Gelinen noktada; kamu gündeminde olan rüşvet zincirine dahil olmadığım için, hakkımdaki iddialarla ilgili savunmam dahi alınmaksızın, SPK tarafından verilen cezaların muhatabıyım. Açıklamalarımda adı geçen, gerek bulundukları konumu gerekse kurumun adını kullanarak kendilerine menfaat temini sağlayan kişilerin kendi çıkarları için Sermaye Piyasası Kurulu gibi bir mercii de zan altındadır. İnanıyorum ki tüm bu süreç yetkili mercilerin incelemeleri sonucu gerçek sorumluların ortaya çıkması ile aydınlanacak ve kurumun ismi bu yolsuzluk ve rüşvet sarmalından çıkacaktır.

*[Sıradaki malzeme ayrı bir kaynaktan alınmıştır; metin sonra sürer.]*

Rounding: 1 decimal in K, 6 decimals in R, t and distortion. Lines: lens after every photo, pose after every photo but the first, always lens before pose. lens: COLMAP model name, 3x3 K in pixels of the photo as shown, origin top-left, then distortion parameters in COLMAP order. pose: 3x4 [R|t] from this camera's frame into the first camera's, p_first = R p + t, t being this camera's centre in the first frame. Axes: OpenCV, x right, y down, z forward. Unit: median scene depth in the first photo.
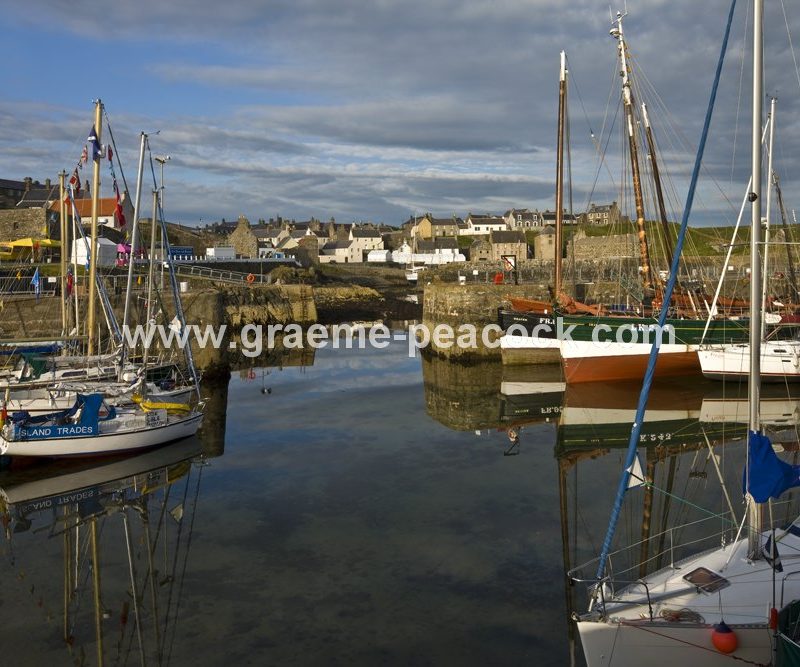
lens RADIAL K [[677.2, 0, 398.2], [0, 677.2, 244.1], [0, 0, 1]] dist [-0.005994, -0.007183]
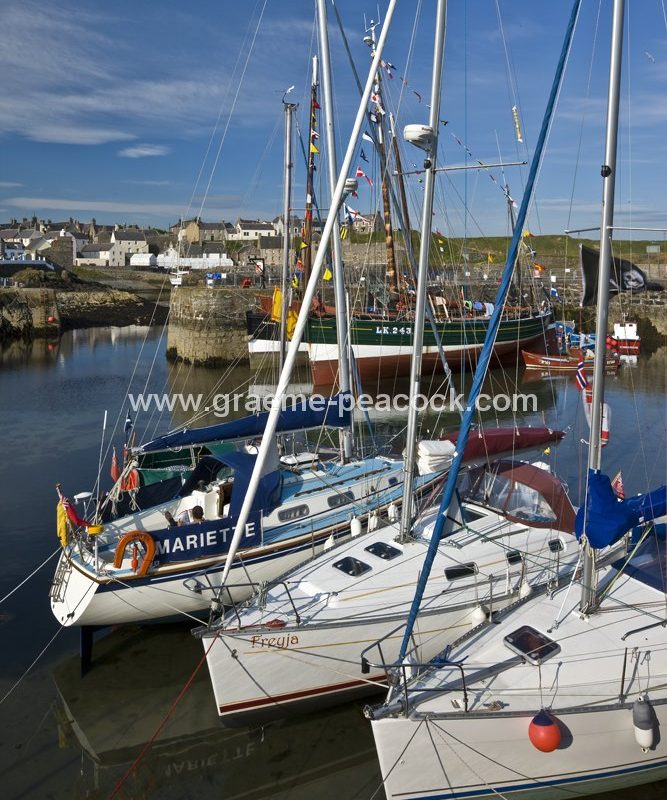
lens RADIAL K [[673.2, 0, 332.4], [0, 673.2, 269.8], [0, 0, 1]] dist [-0.002621, -0.005989]
pose [[0.971822, 0.011010, 0.235458, 0.008461], [-0.017974, 0.999462, 0.027450, 0.000803], [-0.235029, -0.030908, 0.971497, 0.004550]]
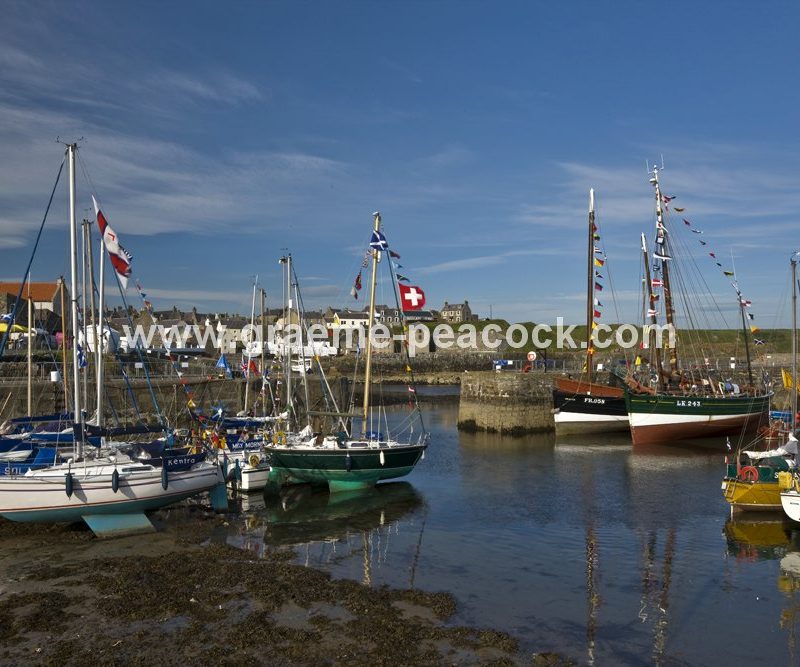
lens RADIAL K [[678.2, 0, 396.6], [0, 678.2, 364.1], [0, 0, 1]] dist [-0.000946, -0.004980]
pose [[0.964303, 0.010138, 0.264606, -0.091822], [-0.020550, 0.999118, 0.036609, 0.000902], [-0.264002, -0.040740, 0.963661, -0.027942]]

Zira gerek bir vatandaş gerekse bir iş kadını olarak hiçbir devlet kurumuyla karşı karşıya olmam söz konusu olamaz. Gündemdeki bu olayda da konu, kurum adını kullanarak kendilerine haksız kazançlar sağlamayı adet edinmiş kişilerdir.

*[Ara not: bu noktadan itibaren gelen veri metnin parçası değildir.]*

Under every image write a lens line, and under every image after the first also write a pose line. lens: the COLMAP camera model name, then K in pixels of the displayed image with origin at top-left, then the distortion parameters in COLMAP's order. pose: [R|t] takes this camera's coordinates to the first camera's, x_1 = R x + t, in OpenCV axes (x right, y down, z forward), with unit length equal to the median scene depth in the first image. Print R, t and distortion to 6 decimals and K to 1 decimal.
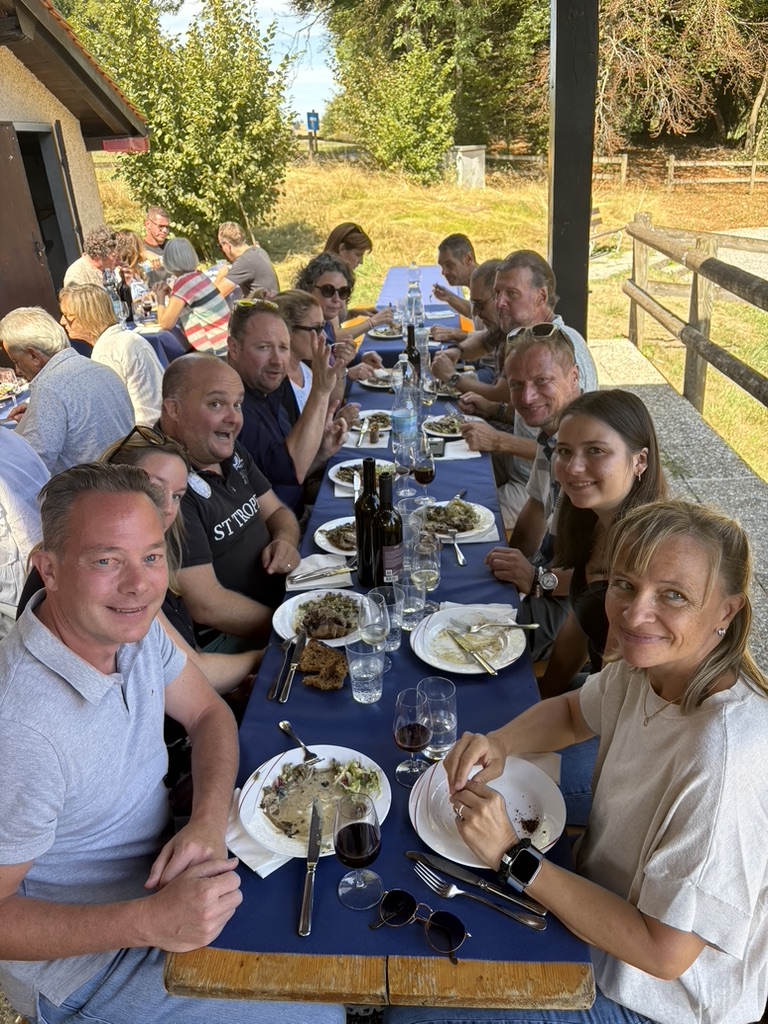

Marka Yatırım Holding Yönetim Kurulu Başkanı olmam nedeniyle içine çekilmeye çalışıldığım bu rüşvet ağını fark ettiğim an itibariyle kendimi ve tabii ki yatınmcılarımı korumak için gerek şahsım gerekse şirketim adına CİMER şikayeti dahil tüm hukuki yollara başvurduğumu ve ilerleyen süreçte gündeme gelebilecek mevcut yahut müstakbel tüm durumlar için de hukuk mücadelesinden geri durmayacağımı tüm kamuoyuna bildiririm."